Os Estados Unidos avaliam classificar as facções criminosas brasileiras Primeiro Comando da Capital (PCC) e Comando Vermelho (CV) como organizações terroristas internacionais. A medida, que ainda está em discussão dentro do governo americano, pode ter impactos no combate ao crime organizado e também gerar repercussões diplomáticas com o Brasil.
Caso a classificação seja confirmada, as facções passariam a integrar a lista de organizações terroristas estrangeiras dos Estados Unidos. Com isso, autoridades americanas poderiam aplicar sanções mais duras, incluindo o bloqueio de contas, bens e movimentações financeiras ligadas aos grupos em território americano ou em operações que envolvam o sistema financeiro dos EUA.
Outro efeito seria a punição mais rigorosa para pessoas ou empresas que prestarem qualquer tipo de apoio financeiro ou logístico às organizações. Pela legislação americana, colaborar com grupos considerados terroristas é crime federal e pode resultar em prisão e sanções internacionais.
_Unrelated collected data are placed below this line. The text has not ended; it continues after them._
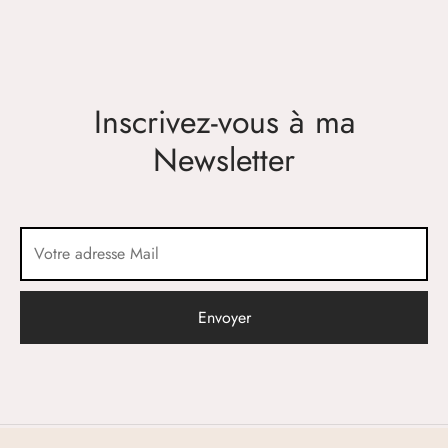
Inscrivez-vous à ma
Newsletter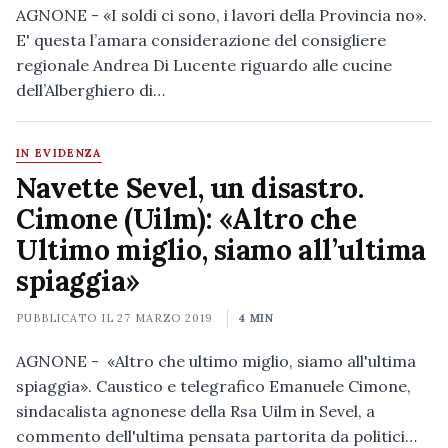
AGNONE - «I soldi ci sono, i lavori della Provincia no».
E' questa l’amara considerazione del consigliere
regionale Andrea Di Lucente riguardo alle cucine
dell’Alberghiero di…
IN EVIDENZA
Navette Sevel, un disastro.
Cimone (Uilm): «Altro che
Ultimo miglio, siamo all’ultima
spiaggia»
PUBBLICATO IL
27 MARZO 2019
4 MIN
AGNONE - «Altro che ultimo miglio, siamo all'ultima
spiaggia». Caustico e telegrafico Emanuele Cimone,
sindacalista agnonese della Rsa Uilm in Sevel, a
commento dell'ultima pensata partorita da politici…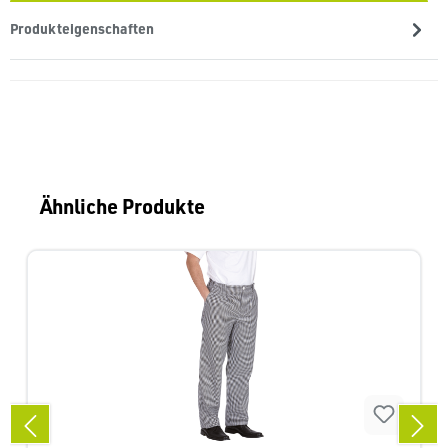
Produkteigenschaften
Produktgalerie überspringen
Ähnliche Produkte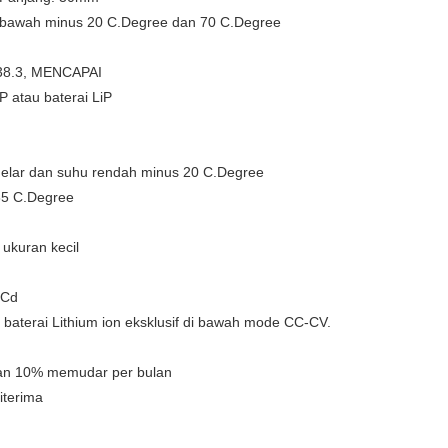
di bawah minus 20 C.Degree dan 70 C.Degree
N38.3, MENCAPAI
IP atau baterai LiP
elar dan suhu rendah minus 20 C.Degree
85 C.Degree
 ukuran kecil
iCd
 baterai Lithium ion eksklusif di bawah mode CC-CV.
gan 10% memudar per bulan
iterima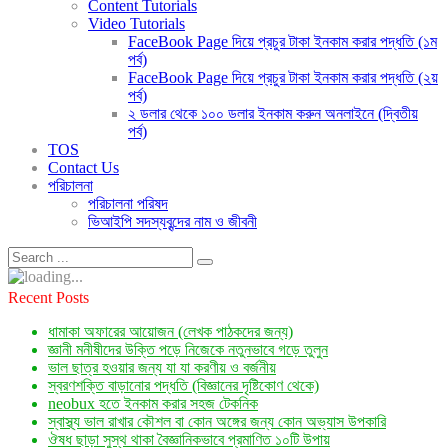
Content Tutorials
Video Tutorials
FaceBook Page দিয়ে প্রচুর টাকা ইনকাম করার পদ্ধতি (১ম
পর্ব)
FaceBook Page দিয়ে প্রচুর টাকা ইনকাম করার পদ্ধতি (২য়
পর্ব)
২ ডলার থেকে ১০০ ডলার ইনকাম করুন অনলাইনে (দ্বিতীয়
পর্ব)
TOS
Contact Us
পরিচালনা
পরিচালনা পরিষদ
ভিআইপি সদস্যবৃন্দের নাম ও জীবনী
Recent Posts
ধামাকা অফারের আয়োজন (লেখক পাঠকদের জন্য)
জ্ঞানী মনীষীদের উক্তি পড়ে নিজেকে নতুনভাবে গড়ে তুলুন
ভাল ছাত্র হওয়ার জন্য যা যা করণীয় ও বর্জনীয়
স্বরণশক্তি বাড়ানোর পদ্ধতি (বিজ্ঞানের দৃষ্টিকোণ থেকে)
neobux হতে ইনকাম করার সহজ টেকনিক
স্বাস্থ্য ভাল রাখার কৌশল বা কোন অঙ্গের জন্য কোন অভ্যাস উপকারি
ঔষধ ছাড়া সুস্থ থাকা বৈজ্ঞানিকভাবে প্রমাণিত ১০টি উপায়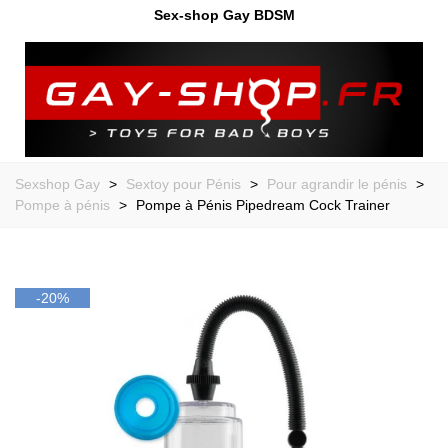
Sex-shop Gay BDSM
Sexshop Gay
>
Sextoy pour Pénis
>
Pour agrandir le pénis
>
Pompe à pénis
>
Pompe à Pénis Pipedream Cock Trainer
-20%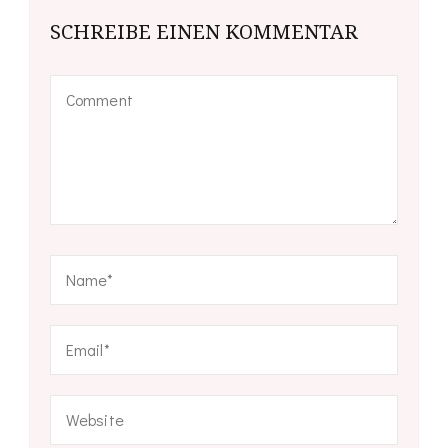
SCHREIBE EINEN KOMMENTAR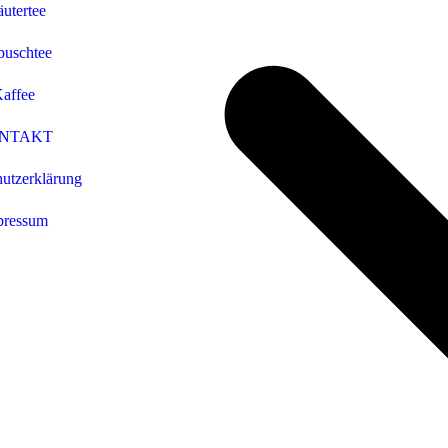
utertee
buschtee
affee
NTAKT
utzerklärung
pressum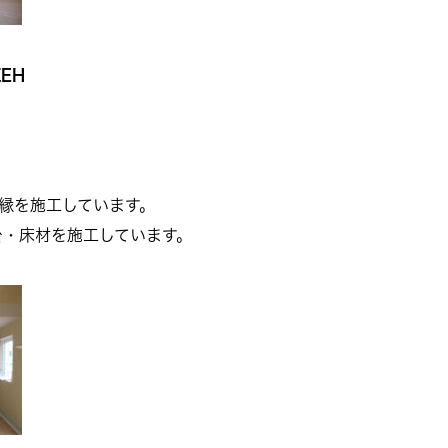
EH
縁を施工しています。
台・床材を施工しています。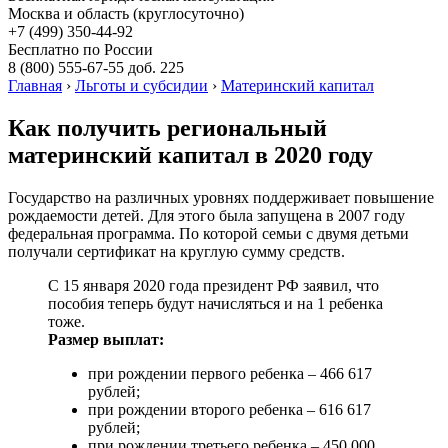
Москва и область (круглосуточно)
+7 (499)
350-44-92
Бесплатно по России
8 (800)
555-67-55 доб. 225
Главная
›
Льготы и субсидии
›
Материнский капитал
Как получить региональный
материнский капитал в 2020 году
Государство на различных уровнях поддерживает повышение
рождаемости детей. Для этого была запущена в 2007 году
федеральная программа. По которой семьи с двумя детьми
получали сертификат на круглую сумму средств.
С 15 января 2020 года президент РФ заявил, что
пособия теперь будут начисляться и на 1 ребенка
тоже.
Размер выплат:
при рождении первого ребенка – 466 617
рублей;
при рождении второго ребенка – 616 617
рублей;
при рождении третьего ребенка – 450 000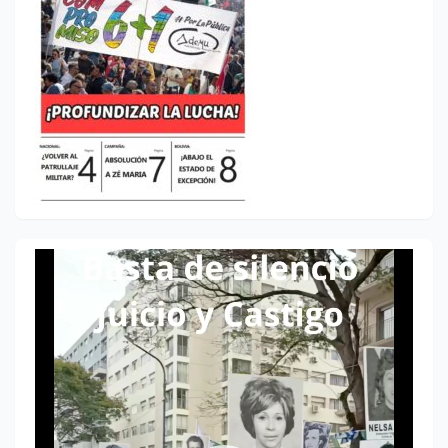
Reproductor
de
vídeo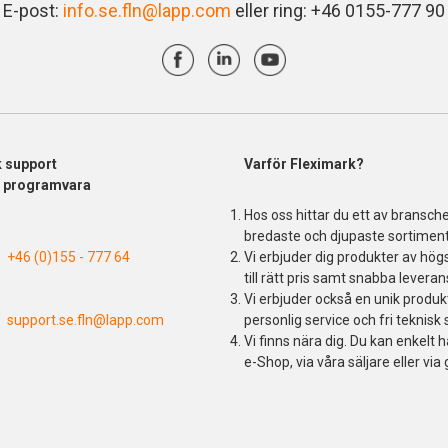
E-post:
info.se.fln@lapp.com
eller ring: +46 0155-777 90
k support
Varför Fleximark?
& programvara
Hos oss hittar du ett av bransch
bredaste och djupaste sortiment
+46 (0)155 - 777 64
Vi erbjuder dig produkter av högs
till rätt pris samt snabba leveran
Vi erbjuder också en unik produ
support.se.fln@lapp.com
personlig service och fri teknisk 
Vi finns nära dig. Du kan enkelt h
e-Shop, via våra säljare eller via 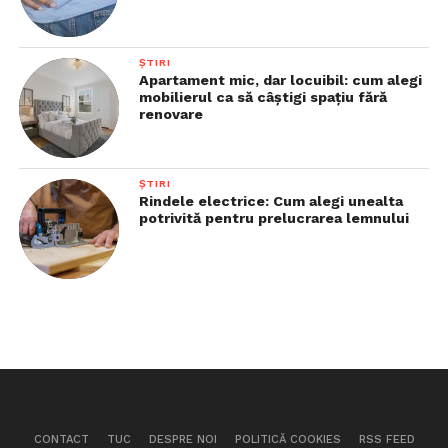
ȘTIRI
Apartament mic, dar locuibil: cum alegi
mobilierul ca să câștigi spațiu fără
renovare
ȘTIRI
Rindele electrice: Cum alegi unealta
potrivită pentru prelucrarea lemnului
CONTACT
TUC
DESPRE NOI
POLITICĂ COOKIES
RSS FEED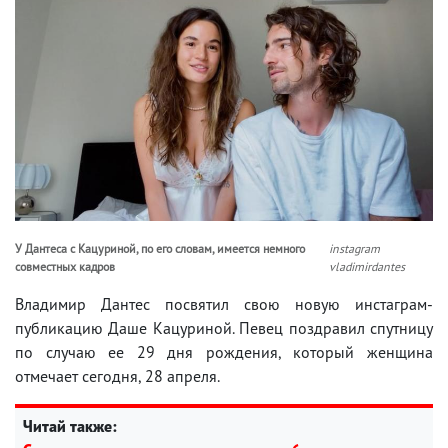
У Дантеса с Кацуриной, по его словам, имеется немного
instagram
совместных кадров
vladimirdantes
Владимир Дантес посвятил свою новую инстаграм-
публикацию Даше Кацуриной. Певец поздравил спутницу
по случаю ее 29 дня рождения, который женщина
отмечает сегодня, 28 апреля.
Читай также: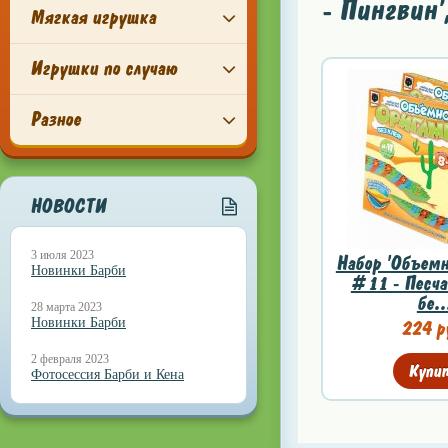
- Пингвин'
Мягкая игрушка
Игрушки по случаю
Разное
НОВОСТИ
3 июля 2023
Набор 'Объемн
Новинки Барби
#11 - Песча
бе..
28 марта 2023
Новинки Барби
224 р
2 февраля 2023
Купи
Фотосессия Барби и Кена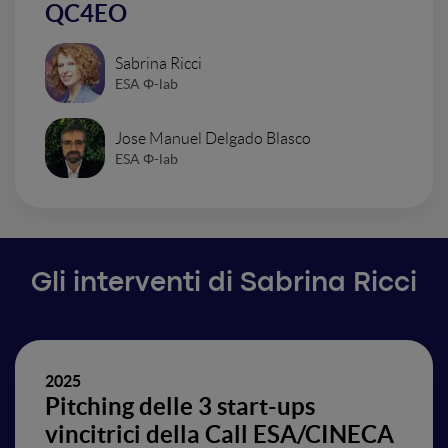
QC4EO
Sabrina Ricci
ESA Φ-lab
Jose Manuel Delgado Blasco
ESA Φ-lab
Gli interventi di Sabrina Ricci
2025
Pitching delle 3 start-ups
vincitrici della Call ESA/CINECA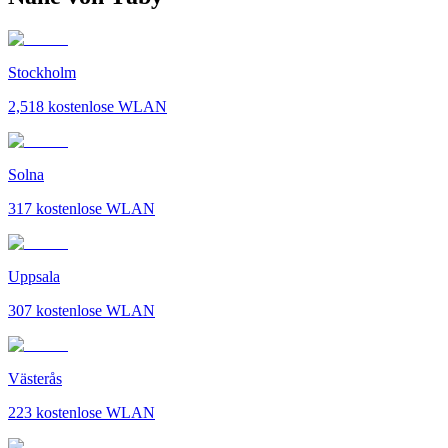
Stockholm
2,518
kostenlose WLAN
Solna
317
kostenlose WLAN
Uppsala
307
kostenlose WLAN
Västerås
223
kostenlose WLAN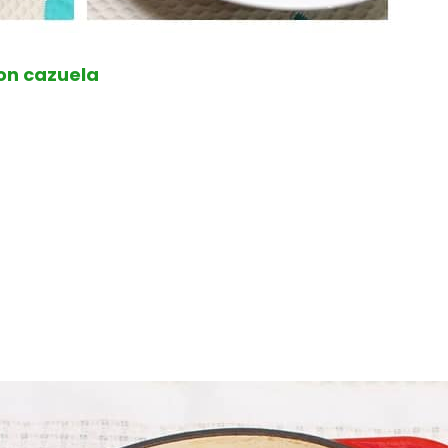
con cazuela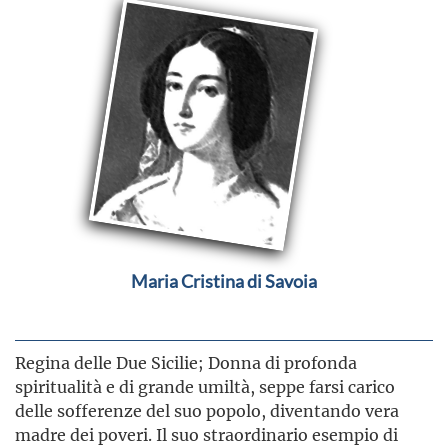
Maria Cristina di Savoia
Regina delle Due Sicilie; Donna di profonda
spiritualità e di grande umiltà, seppe farsi carico
delle sofferenze del suo popolo, diventando vera
madre dei poveri. Il suo straordinario esempio di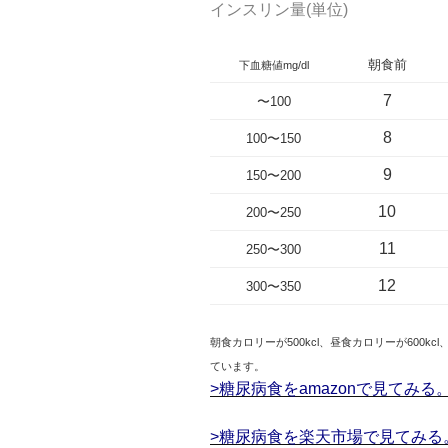
インスリン量(単位)
朝食前
下血糖値mg/dl
7
〜100
8
100〜150
9
150〜200
10
200〜250
11
250〜300
12
300〜350
朝食カロリーが500kcl、昼食カロリーが600k
ています。
>糖尿病食をamazonで見てみる
>糖尿病食を楽天市場で見てみる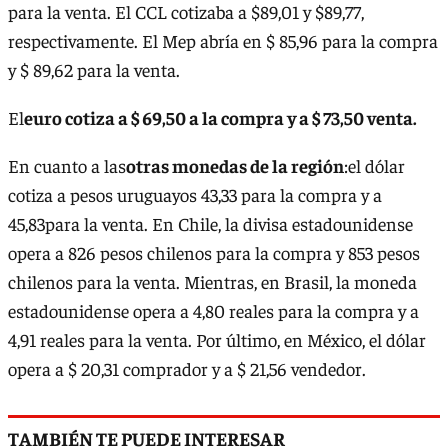
para la venta. El CCL cotizaba a $89,01 y $89,77,
respectivamente. El Mep abría en $ 85,96 para la compra
y $ 89,62 para la venta.
El
euro cotiza a $ 69,50 a la compra y a $ 73,50 venta.
En cuanto a las
otras monedas de la región
:el dólar
cotiza a pesos uruguayos 43,33 para la compra y a
45,83para la venta. En Chile, la divisa estadounidense
opera a 826 pesos chilenos para la compra y 853 pesos
chilenos para la venta. Mientras, en Brasil, la moneda
estadounidense opera a 4,80 reales para la compra y a
4,91 reales para la venta. Por último, en México, el dólar
opera a $ 20,31 comprador y a $ 21,56 vendedor.
TAMBIÉN TE PUEDE INTERESAR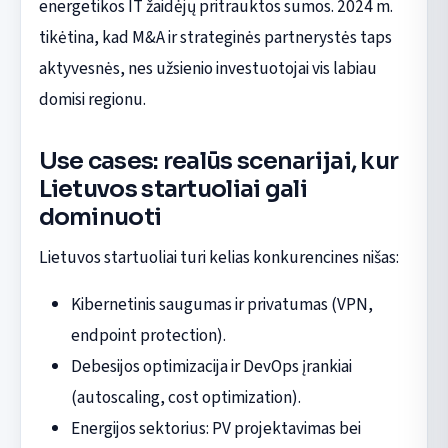
energetikos IT žaidėjų pritrauktos sumos. 2024 m.
tikėtina, kad M&A ir strateginės partnerystės taps
aktyvesnės, nes užsienio investuotojai vis labiau
domisi regionu.
Use cases: realūs scenarijai, kur
Lietuvos startuoliai gali
dominuoti
Lietuvos startuoliai turi kelias konkurencines nišas:
Kibernetinis saugumas ir privatumas (VPN,
endpoint protection).
Debesijos optimizacija ir DevOps įrankiai
(autoscaling, cost optimization).
Energijos sektorius: PV projektavimas bei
A medida também poderia ampliar a cooperação internacional no combate ao crime organizado. Países aliados dos Estados Unidos poderiam adotar medidas semelhantes, aumentando a pressão contra as redes de tráfico de drogas, armas e lavagem de dinheiro ligadas às facções brasileiras.
Por outro lado, a proposta gera debate diplomático. Autoridades brasileiras argumentam que PCC e Comando Vermelho são organizações criminosas voltadas ao lucro, e não grupos com motivação política ou ideológica — característica geralmente associada ao terrorismo.
Se confirmada, a decisão pode representar uma nova etapa na estratégia internacional de combate às facções brasileiras, que hoje possuem atuação em diversos países da América Latina e também em rotas internacionais do tráfico de drogas.